Fortunately headphones, unlike a Saitek joystick, don't come with any proprietary viru... software to torture your system with. The installation is as simple as that of any headphones, except that you need to accomodate the microphone jack somewhere in your sound card. Plantronics makes this easy, the single 6' (~2m) long cord splits into two segments about 10" (~25cm) long, one for the headphones, one for the microphone.
Any concerns on the impact that a shared cable has on audio fidelity should be dismissed immediately: you're buying hardware with a MSRP of $35USD. The sound quality is going to be inferior to $200 Sennheisers even if the wires were half-inch thick solid gold, isolated by the most advanced composites known to man.
Indeed, such is clearly the case. Even for an untrained and indiscriminate ear as my own, the Plantronics Audio 90 headset was obviously unable to compare to the Sennheisers. The sound quality isn't bad, but definitely not what an audiophile would ever subject himself to. Plantronics has also included an adjustable volume knob on the cord, but we'd recommend against using it to boost sound as much as possible. The amplification is quite inferior, it introduces a fair bit of distortion to sound output.
The sound quality of the mic is clearly inferior to that of a professional, dedicated microphone, but compares favorably to the cheap stand-alone kinds usually sold to computer users. Fortunately, sound quality is rarely an issue from the microphone, since the compression codecs on TeamSpeak or the like do far more damage than the mic itself.
One issue that I've always had with microphones, and the Plantronics Audio 90 headset is no exception, is that it's difficult getting sufficient microphone recording volume without increasing headphone output to uncomfortable levels. Perhaps it's simply a matter of my ears being tuned to quieter sounds, but it is difficult achieving my desired level of headphone volume while making sure my online buddies can hear my voice - unless I speak very loudly.
On the plus side, the headphones are very ergonomic. They may not be as comfortable as Sennheisers, but they're nicely padded, fit over even my over-sized head well, and even after hours of use there is no discomfort. This is by far a preferable solution to a one-ear headset or the earbud+mic solutions peddled for a mere $10-15 less.
The Audio 90 headset is also very durable. I made a little white lie suggesting this is the first pair I've owned. I actually switched months earlier after trying them out at the Rome: Total War event in Las Vegas. That set survived abuse for months, with the rollers on my chair legs going back and forth on the cable cord, the headphones being tossed aside after a frustrating match in a game and so on. The only reason they failed is because my cat chewed the mic cord after getting overly playful.
Contrasting the abuse these have survived compared to the gentle (if constant) use my Sennheisers got, there's little question about me switching back. Though perhaps one of these days I'll buy another Sennheiser cable again, those headphones will be reserved for occasional music sessions, not my constant work/gaming.
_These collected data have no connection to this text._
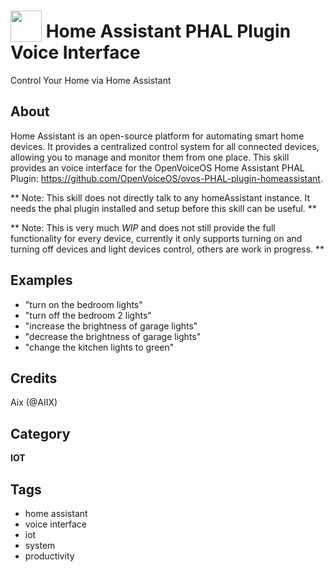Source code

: # <img src='https://raw.githubusercontent.com/OpenVoiceOS/ovos-PHAL-plugin-homeassistant/dev/ovos_PHAL_plugin_homeassistant/ui/icons/ha_icon_dark.svg' card_color='#22a7f0' width='50' height='50' style='vertical-align:bottom'/> Home Assistant PHAL Plugin Voice Interface

Control Your Home via Home Assistant

## About
Home Assistant is an open-source platform for automating smart home devices. It provides a centralized control system for all connected devices, allowing you to manage and monitor them from one place. This skill provides an voice interface for the OpenVoiceOS Home Assistant PHAL Plugin: https://github.com/OpenVoiceOS/ovos-PHAL-plugin-homeassistant.

** Note: This skill does not directly talk to any homeAssistant instance. It needs the phal plugin installed and setup before this skill can be useful. **

** Note: This is very much *WIP* and does not still provide the full functionality for every device, currently it only supports turning on and turning off devices and light devices control, others are work in progress. **

## Examples
* "turn on the bedroom lights"
* "turn off the bedroom 2 lights"
* "increase the brightness of garage lights"
* "decrease the brightness of garage lights"
* "change the kitchen lights to green"

## Credits
Aix (@AIIX)

## Category
**IOT**

## Tags
- home assistant
- voice interface
- iot
- system
- productivity
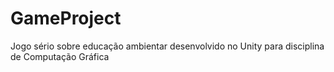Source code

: # GameProject
Jogo sério sobre educação ambientar desenvolvido no Unity para disciplina de Computação Gráfica
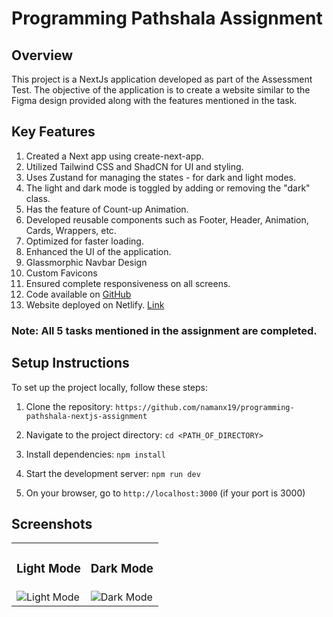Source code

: # Programming Pathshala Assignment

## Overview
This project is a NextJs application developed as part of the Assessment Test. The objective of the application is to create a website similar to the Figma design provided along with the features mentioned in the task.

## Key Features
1. Created a Next app using create-next-app.
2. Utilized Tailwind CSS and ShadCN for UI and styling.
3. Uses Zustand for managing the states - for dark and light modes.
4. The light and dark mode is toggled by adding or removing the "dark" class.
5. Has the feature of Count-up Animation.
6. Developed reusable components such as Footer, Header, Animation, Cards, Wrappers, etc.
7. Optimized for faster loading.
8. Enhanced the UI of the application.
9. Glassmorphic Navbar Design
10. Custom Favicons
11. Ensured complete responsiveness on all screens.
12. Code available on [GitHub](https://github.com/namanx19/programming-pathshala-nextjs-assignment)
13. Website deployed on Netlify. [Link](https://programming-pathshala-assignment-nx19.netlify.app/)

### Note: All 5 tasks mentioned in the assignment are completed.

## Setup Instructions
To set up the project locally, follow these steps:

1. Clone the repository:
`https://github.com/namanx19/programming-pathshala-nextjs-assignment`

2. Navigate to the project directory: `cd <PATH_OF_DIRECTORY>`

3. Install dependencies: `npm install`

4. Start the development server: `npm run dev`
   
5. On your browser, go to `http://localhost:3000` (if your port is 3000)

## Screenshots
<table>
  <tr>
    <td> <h3>Light Mode</h3></td>
    <td> <h3>Dark Mode</h3></td>
  </tr>
  <tr>
    <td> <img src="https://github.com/user-attachments/assets/f010b994-144a-4f02-82da-069b57ee047c" alt="Light Mode" width="auto" height="auto"> </td>
    <td> <img src="https://github.com/user-attachments/assets/0a368684-e639-4e8c-a9c5-61ba921254e2" alt="Dark Mode" width="auto" height="auto"> </td>
  </tr>
</table>




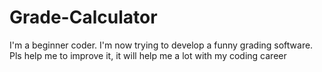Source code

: # Grade-Calculator
I'm a beginner coder. I'm now trying to develop a funny grading software. Pls help me to improve it, it will help me a lot with my coding career
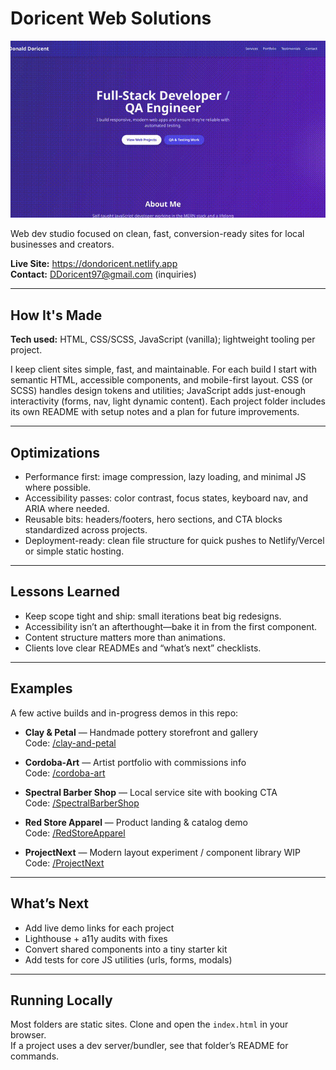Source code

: # Doricent Web Solutions

<p align="center">
  <img src="./assets/myPortfolio.gif" alt="Portfolio Demo" width="640"/>
</p>

Web dev studio focused on clean, fast, conversion-ready sites for local businesses and creators.

**Live Site:** https://dondoricent.netlify.app  
**Contact:** DDoricent97@gmail.com (inquiries)  

---

## How It's Made

**Tech used:** HTML, CSS/SCSS, JavaScript (vanilla); lightweight tooling per project.

I keep client sites simple, fast, and maintainable. For each build I start with semantic HTML, accessible components, and mobile-first layout. CSS (or SCSS) handles design tokens and utilities; JavaScript adds just-enough interactivity (forms, nav, light dynamic content). Each project folder includes its own README with setup notes and a plan for future improvements.

---

## Optimizations

- Performance first: image compression, lazy loading, and minimal JS where possible.
- Accessibility passes: color contrast, focus states, keyboard nav, and ARIA where needed.
- Reusable bits: headers/footers, hero sections, and CTA blocks standardized across projects.
- Deployment-ready: clean file structure for quick pushes to Netlify/Vercel or simple static hosting.

---

## Lessons Learned

- Keep scope tight and ship: small iterations beat big redesigns.
- Accessibility isn’t an afterthought—bake it in from the first component.
- Content structure matters more than animations.
- Clients love clear READMEs and “what’s next” checklists.

---

## Examples

A few active builds and in-progress demos in this repo:

- **Clay & Petal** — Handmade pottery storefront and gallery  
  Code: [/clay-and-petal](./clay-and-petal)

- **Cordoba-Art** — Artist portfolio with commissions info  
  Code: [/cordoba-art](./cordoba-art)

- **Spectral Barber Shop** — Local service site with booking CTA  
  Code: [/SpectralBarberShop](./SpectralBarberShop)

- **Red Store Apparel** — Product landing & catalog demo  
  Code: [/RedStoreApparel](./RedStoreApparel)

- **ProjectNext** — Modern layout experiment / component library WIP  
  Code: [/ProjectNext](./ProjectNext)

---

## What’s Next

- Add live demo links for each project
- Lighthouse + a11y audits with fixes
- Convert shared components into a tiny starter kit
- Add tests for core JS utilities (urls, forms, modals)

---

## Running Locally

Most folders are static sites. Clone and open the `index.html` in your browser.  
If a project uses a dev server/bundler, see that folder’s README for commands.


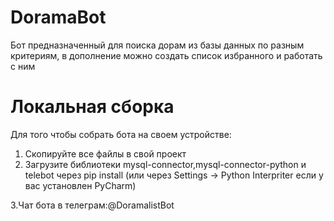 # DoramaBot
Бот предназначенный для поиска дорам из базы данных по разным критериям, в дополнение можно создать список избранного и работать с ним
# Локальная сборка
Для того чтобы собрать бота на своем устройстве:
1. Скопируйте все файлы в свой проект
2. Загрузите библиотеки mysql-connector,mysql-connector-python и telebot через pip install
(или через Settings -> Python Interpriter если у вас установлен PyCharm)

3.Чат бота в телеграм:@DoramalistBot

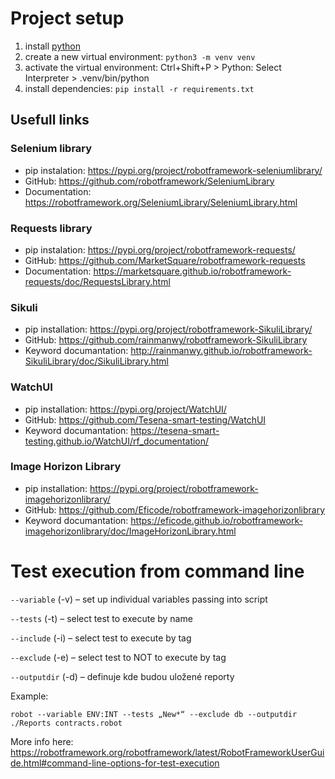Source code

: # Project setup

1. install [python](https://www.python.org/downloads/)
2. create a new virtual environment: `python3 -m venv venv`
3. activate the virtual environment: Ctrl+Shift+P > Python: Select Interpreter > .venv/bin/python
4. install dependencies: `pip install -r requirements.txt`

## Usefull links

### Selenium library

- pip instalation: https://pypi.org/project/robotframework-seleniumlibrary/
- GitHub: https://github.com/robotframework/SeleniumLibrary
- Documentation: https://robotframework.org/SeleniumLibrary/SeleniumLibrary.html

### Requests library

- pip instalation: https://pypi.org/project/robotframework-requests/
- GitHub: https://github.com/MarketSquare/robotframework-requests
- Documentation: https://marketsquare.github.io/robotframework-requests/doc/RequestsLibrary.html

### Sikuli

- pip installation: https://pypi.org/project/robotframework-SikuliLibrary/
- GitHub: https://github.com/rainmanwy/robotframework-SikuliLibrary
- Keyword documantation: http://rainmanwy.github.io/robotframework-SikuliLibrary/doc/SikuliLibrary.html

### WatchUI

- pip installation: https://pypi.org/project/WatchUI/
- GitHub: https://github.com/Tesena-smart-testing/WatchUI
- Keyword documantation: https://tesena-smart-testing.github.io/WatchUI/rf_documentation/

### Image Horizon Library

- pip installation: https://pypi.org/project/robotframework-imagehorizonlibrary/
- GitHub: https://github.com/Eficode/robotframework-imagehorizonlibrary
- Keyword documantation: https://eficode.github.io/robotframework-imagehorizonlibrary/doc/ImageHorizonLibrary.html

# Test execution from command line

`--variable` (-v) – set up individual variables passing into script

`--tests` (-t) – select test to execute by name

`--include` (-i) – select test to execute by tag

`--exclude` (-e) – select test to NOT to execute by tag

`--outputdir` (-d) – definuje kde budou uložené reporty

Example:

`robot --variable ENV:INT --tests „New*“ --exclude db --outputdir ./Reports contracts.robot`

More info here:
https://robotframework.org/robotframework/latest/RobotFrameworkUserGuide.html#command-line-options-for-test-execution
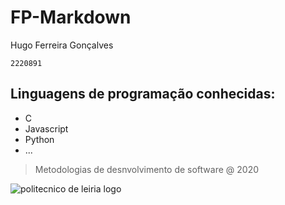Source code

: # FP-Markdown
Hugo Ferreira Gonçalves

``2220891``
## Linguagens de programação conhecidas:
* C
* Javascript
* Python
* ...

> Metodologias de desnvolvimento de software @ 2020

![politecnico de leiria logo](https://eduportugal.eu/wp-content/uploads/2017/08/eduportugal_ipleiria_n.jpg)


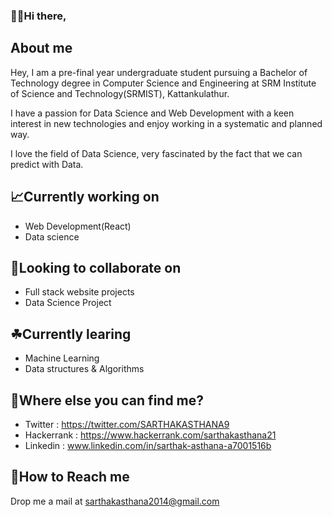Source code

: ### 👨‍💻Hi there,

## About me
  Hey, I am a pre-final year undergraduate student pursuing a Bachelor of Technology degree in Computer Science and Engineering at SRM Institute of Science and Technology(SRMIST), Kattankulathur.
  
  I have a passion for Data Science and Web Development with a keen interest in new technologies and enjoy working in a systematic and planned way.
  
  I love the field of Data Science, very fascinated by the fact that we can predict with Data.
  
## 📈Currently working on
  - Web Development(React)
  - Data science
  
## 👐Looking to collaborate on
  - Full stack website projects
  - Data Science Project
  
## ☘Currently learing
  - Machine Learning
  - Data structures & Algorithms 
  
## 🤔Where else you can find me?
  - Twitter : https://twitter.com/SARTHAKASTHANA9
  - Hackerrank : https://www.hackerrank.com/sarthakasthana21
  - Linkedin : www.linkedin.com/in/sarthak-asthana-a7001516b
  
## 📧How to Reach me
  Drop me a mail at sarthakasthana2014@gmail.com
It's hard to justify a cable that's more expensive than an entire headset that comes with a microphone to boot.
There's really only one major gripe with the Audio 90 and that is the really low-quality amplification offered by the volume knob on the cord. I'm sure I'm not the only one who'd gladly pay an extra $10 for a better solution, especially one that included independent microphone and headphone volume adjustment.